Recently, the draft genome sequence of the genotype CDC Frontier, a Kabuli chickpea variety with resistance to AB and pod borer, has been released and was estimated to contain 28,269 candidate genes. Resequencing and analysis of 90 cultivated and wild genotypes resulted in the identification of candidate genes responsible for traits of interest including 187 disease resistance gene homologs (Varshney et al. 2013). These resistance genes still need to be characterized to understand their functional annotations and can be employed in MAS in near future. Jain et al. (2013) generated the draft sequence of a Desi chickpea genome with the assembly covering 70 % of the genome length, and more than 80 % of the gene space and predicted the presence of 27,571 genes. RNA-Seq analysis identified several tissue specific and stress responsive genes (Jain et al. 2013).

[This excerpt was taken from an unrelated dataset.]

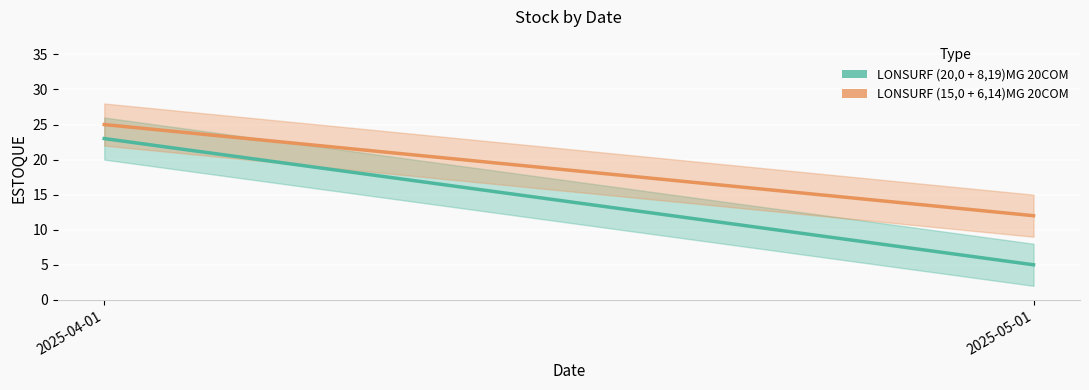

List the series in order of their peak value, highest first.

LONSURF (15,0 + 6,14)MG 20COM, LONSURF (20,0 + 8,19)MG 20COM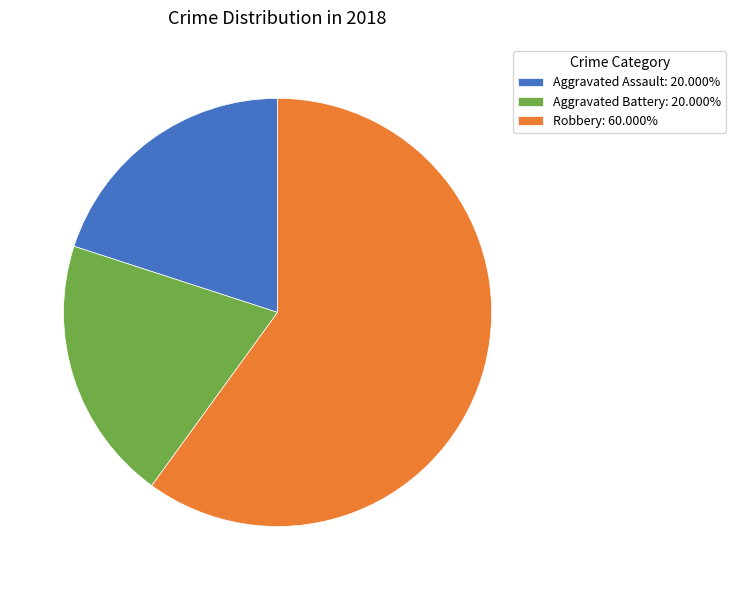

Is there any slice that represents more than half of the pie?

Yes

A series of reverse/forward genomic approaches to fully determine gene function, such as targeted induced local lesions in genomes (TILLING), insertional mutagenesis, and activation tagging have been applied in the model legumes (Coram et al. 2007). A chickpea TILLING mutant population has been constructed, and individuals carrying point mutations in the genes of interest can be phenotypically assessed to determine the function(s) of each gene (Rajesh et al. 2007a). This is a highly valuable chickpea genomic resource which may be used to screen for changes in the functions associated with previously identified candidate genes. Although these technologies have not yet directly led to the improvement of cultivars, the identification of candidate genes for stress resistance and tolerance will surely accelerate future breeding of elite chickpea cultivars.

Conclusions

A major aim of chickpea breeding is to develop cultivars with a high level of resistance to yield reducing biotic stresses. Extensive searches for resistance to various biotic stresses have been conducted by screening germplasm, including cultivated varieties, landraces, and wild species. Resistance to some biotic stresses, such as AB and fusarium wilt, have been found in the chickpea and breeding for resistance to these diseases is making progress by identifying new resistance genes. To speed up the process of introgressing genes into chickpea elite genotypes, molecular tools can be integrated with conventional breeding approaches. Molecular markers associated with major QTLs conferring resistance to some biotic stresses have been located on linkage maps, and these markers can be used for efficient pyramiding of the traits of interest.

In an attempt to uncover important genes that are involved in resistance to biotic stresses, significant achievements have been made in chickpea genomics. Valuable resources, such as an integrated genetic map (Millán et al. 2010; Zatloukalová et al. 2011), a high resolution physical map (Zhang et al. 2010), EST libraries (Coram and Pang 2005a), bacterial artificial chromosomes (BAC) libraries (Rajesh et al. 2004, 2007b) and draft genome sequences (Varshney et al. 2013; Jain et al. 2013) have been generated. Although candidate genes identified from genomics have not yet been used directly to improve chickpea cultivars in the field, they may be used in this way in the near future.